• _Action item_
Where does "осознание" occur in the listing? Copy every line that holds it.

Start of Block

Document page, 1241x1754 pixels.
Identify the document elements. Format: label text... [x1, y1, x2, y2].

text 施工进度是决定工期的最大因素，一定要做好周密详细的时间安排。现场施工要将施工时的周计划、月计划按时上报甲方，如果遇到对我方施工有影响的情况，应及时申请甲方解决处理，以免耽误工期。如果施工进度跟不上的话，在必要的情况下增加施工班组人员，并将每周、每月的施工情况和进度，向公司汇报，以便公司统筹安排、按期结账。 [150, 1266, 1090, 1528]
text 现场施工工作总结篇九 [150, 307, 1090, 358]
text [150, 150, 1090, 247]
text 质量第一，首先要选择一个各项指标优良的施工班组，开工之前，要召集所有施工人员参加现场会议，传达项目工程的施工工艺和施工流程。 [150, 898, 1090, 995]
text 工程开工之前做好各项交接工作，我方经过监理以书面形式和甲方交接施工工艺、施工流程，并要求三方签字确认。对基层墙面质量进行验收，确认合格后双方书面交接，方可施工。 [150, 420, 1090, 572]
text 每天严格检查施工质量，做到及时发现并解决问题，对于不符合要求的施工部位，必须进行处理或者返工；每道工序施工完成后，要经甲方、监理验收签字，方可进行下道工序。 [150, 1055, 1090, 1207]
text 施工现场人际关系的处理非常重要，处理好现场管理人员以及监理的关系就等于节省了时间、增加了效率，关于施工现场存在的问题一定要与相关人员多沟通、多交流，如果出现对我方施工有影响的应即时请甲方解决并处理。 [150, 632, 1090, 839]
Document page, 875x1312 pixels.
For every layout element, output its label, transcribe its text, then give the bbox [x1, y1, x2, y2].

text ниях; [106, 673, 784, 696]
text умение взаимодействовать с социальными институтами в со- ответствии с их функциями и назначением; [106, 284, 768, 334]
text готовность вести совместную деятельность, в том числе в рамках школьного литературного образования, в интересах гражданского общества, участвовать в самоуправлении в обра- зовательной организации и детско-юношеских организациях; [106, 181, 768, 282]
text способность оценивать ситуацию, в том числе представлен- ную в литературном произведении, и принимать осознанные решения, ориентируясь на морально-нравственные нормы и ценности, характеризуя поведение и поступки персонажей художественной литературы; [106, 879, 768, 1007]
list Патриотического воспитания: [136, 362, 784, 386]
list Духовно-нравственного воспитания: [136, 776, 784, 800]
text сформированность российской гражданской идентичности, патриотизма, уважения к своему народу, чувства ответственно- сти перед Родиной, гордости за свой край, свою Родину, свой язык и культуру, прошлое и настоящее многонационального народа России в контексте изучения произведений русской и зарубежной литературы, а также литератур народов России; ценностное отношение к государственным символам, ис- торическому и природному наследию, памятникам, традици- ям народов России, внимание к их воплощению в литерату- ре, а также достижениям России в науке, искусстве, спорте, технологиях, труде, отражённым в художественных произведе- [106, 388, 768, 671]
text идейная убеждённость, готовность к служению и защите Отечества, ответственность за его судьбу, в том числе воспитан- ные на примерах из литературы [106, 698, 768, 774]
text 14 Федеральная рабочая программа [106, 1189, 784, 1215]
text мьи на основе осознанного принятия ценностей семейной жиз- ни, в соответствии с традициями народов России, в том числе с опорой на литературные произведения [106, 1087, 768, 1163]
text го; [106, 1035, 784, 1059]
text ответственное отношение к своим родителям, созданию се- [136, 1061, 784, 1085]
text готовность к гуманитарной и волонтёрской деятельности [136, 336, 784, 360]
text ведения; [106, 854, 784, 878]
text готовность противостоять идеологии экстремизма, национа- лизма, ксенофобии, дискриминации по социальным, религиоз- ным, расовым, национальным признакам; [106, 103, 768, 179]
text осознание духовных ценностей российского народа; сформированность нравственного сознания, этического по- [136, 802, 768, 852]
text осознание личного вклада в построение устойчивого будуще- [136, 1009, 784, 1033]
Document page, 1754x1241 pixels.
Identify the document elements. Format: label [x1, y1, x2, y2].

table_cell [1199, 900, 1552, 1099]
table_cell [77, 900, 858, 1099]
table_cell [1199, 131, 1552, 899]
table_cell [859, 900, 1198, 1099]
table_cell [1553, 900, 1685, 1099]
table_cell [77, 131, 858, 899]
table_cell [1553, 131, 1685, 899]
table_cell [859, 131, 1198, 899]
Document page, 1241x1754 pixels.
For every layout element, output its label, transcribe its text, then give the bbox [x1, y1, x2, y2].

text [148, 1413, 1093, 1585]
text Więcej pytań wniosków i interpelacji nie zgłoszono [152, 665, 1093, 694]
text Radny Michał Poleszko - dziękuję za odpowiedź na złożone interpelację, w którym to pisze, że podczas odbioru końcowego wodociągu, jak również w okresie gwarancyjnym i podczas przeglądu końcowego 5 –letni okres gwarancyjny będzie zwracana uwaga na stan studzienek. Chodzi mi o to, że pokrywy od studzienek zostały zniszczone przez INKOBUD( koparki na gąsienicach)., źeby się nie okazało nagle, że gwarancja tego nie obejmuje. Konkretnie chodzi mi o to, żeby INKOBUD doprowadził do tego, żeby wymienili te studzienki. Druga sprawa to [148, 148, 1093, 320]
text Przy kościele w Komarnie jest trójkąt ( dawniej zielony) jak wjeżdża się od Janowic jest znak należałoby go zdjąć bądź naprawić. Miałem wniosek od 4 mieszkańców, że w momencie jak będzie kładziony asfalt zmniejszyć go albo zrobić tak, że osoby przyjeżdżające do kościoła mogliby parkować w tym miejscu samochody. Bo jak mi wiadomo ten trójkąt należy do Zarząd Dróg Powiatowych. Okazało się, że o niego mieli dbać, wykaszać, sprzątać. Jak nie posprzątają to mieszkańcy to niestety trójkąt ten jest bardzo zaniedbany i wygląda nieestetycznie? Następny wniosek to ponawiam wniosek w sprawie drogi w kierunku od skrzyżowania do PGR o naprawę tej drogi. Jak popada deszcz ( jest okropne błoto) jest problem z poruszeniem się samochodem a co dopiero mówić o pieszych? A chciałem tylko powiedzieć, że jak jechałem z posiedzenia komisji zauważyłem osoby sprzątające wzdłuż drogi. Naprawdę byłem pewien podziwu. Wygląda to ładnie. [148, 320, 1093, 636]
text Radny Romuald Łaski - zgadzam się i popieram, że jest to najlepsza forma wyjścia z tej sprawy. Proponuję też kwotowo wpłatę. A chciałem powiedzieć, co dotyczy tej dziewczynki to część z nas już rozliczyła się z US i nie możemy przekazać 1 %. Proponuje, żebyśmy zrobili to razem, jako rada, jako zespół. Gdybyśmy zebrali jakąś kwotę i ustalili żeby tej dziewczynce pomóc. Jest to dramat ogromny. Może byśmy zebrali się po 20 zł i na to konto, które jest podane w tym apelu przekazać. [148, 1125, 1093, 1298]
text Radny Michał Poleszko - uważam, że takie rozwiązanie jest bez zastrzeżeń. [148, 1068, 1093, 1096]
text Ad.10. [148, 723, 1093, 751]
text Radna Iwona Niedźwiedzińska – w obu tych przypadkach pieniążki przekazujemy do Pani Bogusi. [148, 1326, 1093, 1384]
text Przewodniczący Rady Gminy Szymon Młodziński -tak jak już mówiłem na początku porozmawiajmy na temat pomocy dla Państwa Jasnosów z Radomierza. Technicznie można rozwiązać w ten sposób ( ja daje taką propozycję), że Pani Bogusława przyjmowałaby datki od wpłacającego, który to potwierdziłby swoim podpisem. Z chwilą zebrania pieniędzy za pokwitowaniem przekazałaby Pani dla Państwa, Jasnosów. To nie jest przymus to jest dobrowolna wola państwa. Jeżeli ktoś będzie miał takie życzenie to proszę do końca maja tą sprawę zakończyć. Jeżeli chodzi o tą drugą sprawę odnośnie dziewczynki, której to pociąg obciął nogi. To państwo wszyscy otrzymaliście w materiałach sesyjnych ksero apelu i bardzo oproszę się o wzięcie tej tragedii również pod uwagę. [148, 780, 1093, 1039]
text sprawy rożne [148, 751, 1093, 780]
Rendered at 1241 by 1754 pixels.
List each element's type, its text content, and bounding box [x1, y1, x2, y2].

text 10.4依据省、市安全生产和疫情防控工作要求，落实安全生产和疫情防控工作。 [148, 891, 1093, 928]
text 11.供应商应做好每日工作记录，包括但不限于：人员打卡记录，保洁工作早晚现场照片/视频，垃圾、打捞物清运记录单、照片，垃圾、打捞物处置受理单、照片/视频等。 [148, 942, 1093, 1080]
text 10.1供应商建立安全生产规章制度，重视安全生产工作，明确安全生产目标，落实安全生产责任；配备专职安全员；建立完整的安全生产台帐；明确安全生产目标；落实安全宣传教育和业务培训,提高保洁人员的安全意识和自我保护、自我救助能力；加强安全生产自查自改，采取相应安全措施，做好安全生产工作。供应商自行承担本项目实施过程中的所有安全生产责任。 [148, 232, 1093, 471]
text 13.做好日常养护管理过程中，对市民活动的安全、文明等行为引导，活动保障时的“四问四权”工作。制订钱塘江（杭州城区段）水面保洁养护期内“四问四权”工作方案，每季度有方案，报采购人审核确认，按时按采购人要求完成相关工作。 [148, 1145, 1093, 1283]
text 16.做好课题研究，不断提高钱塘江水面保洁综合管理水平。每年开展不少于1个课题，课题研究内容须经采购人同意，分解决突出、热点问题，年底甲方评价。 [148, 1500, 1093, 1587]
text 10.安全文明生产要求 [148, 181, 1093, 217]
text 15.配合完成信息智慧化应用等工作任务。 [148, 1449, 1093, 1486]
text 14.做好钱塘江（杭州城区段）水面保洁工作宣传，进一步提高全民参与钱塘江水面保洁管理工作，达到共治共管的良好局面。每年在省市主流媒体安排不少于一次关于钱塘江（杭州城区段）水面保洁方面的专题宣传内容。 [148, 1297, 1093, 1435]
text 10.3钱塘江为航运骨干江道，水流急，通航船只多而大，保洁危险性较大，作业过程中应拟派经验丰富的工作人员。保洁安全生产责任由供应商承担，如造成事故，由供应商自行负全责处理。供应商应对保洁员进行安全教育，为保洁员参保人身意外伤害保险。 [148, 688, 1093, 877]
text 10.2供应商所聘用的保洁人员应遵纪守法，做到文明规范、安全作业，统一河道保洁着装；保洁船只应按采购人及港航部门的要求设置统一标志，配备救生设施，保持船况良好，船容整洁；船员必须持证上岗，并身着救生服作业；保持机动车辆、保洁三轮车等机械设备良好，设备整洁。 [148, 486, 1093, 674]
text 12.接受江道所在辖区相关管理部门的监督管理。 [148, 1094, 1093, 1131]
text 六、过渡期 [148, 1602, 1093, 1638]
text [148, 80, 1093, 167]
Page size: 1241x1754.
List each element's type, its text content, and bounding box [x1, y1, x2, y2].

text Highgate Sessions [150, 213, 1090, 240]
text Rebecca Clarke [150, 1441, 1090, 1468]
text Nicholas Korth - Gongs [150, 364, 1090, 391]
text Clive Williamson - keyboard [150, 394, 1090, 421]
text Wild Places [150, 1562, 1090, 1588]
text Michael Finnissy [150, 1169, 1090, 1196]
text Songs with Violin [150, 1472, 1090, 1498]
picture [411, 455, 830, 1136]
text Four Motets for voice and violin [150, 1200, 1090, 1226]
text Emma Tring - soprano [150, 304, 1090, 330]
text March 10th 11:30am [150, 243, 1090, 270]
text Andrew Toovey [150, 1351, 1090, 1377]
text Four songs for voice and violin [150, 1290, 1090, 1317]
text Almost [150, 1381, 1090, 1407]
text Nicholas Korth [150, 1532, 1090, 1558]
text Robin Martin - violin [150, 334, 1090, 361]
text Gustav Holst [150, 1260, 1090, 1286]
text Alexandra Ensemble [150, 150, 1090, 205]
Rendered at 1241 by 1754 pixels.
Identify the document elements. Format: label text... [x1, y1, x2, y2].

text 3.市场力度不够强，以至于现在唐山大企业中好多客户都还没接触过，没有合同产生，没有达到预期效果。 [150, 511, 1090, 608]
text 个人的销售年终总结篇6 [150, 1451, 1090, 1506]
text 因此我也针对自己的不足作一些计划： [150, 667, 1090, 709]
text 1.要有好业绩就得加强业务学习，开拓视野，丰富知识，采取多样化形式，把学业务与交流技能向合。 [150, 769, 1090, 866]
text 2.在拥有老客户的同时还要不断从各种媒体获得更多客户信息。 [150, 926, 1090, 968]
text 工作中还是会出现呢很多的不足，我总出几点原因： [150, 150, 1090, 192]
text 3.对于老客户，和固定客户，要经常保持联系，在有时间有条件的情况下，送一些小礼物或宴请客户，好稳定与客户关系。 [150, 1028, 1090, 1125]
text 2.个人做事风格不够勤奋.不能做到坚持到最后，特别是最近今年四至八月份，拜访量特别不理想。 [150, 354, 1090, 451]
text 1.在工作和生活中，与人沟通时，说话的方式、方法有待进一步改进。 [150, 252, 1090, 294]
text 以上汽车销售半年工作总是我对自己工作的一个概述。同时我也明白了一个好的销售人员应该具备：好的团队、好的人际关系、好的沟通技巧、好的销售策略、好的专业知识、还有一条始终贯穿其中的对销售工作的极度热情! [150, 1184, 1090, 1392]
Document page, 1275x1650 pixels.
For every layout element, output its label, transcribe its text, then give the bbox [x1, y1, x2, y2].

End of Block

• _Result_
text осознание духовных ценностей российского народа; сформированность нравственного сознания, этического по- [136, 802, 768, 852]
text осознание личного вклада в построение устойчивого будуще- [136, 1009, 784, 1033]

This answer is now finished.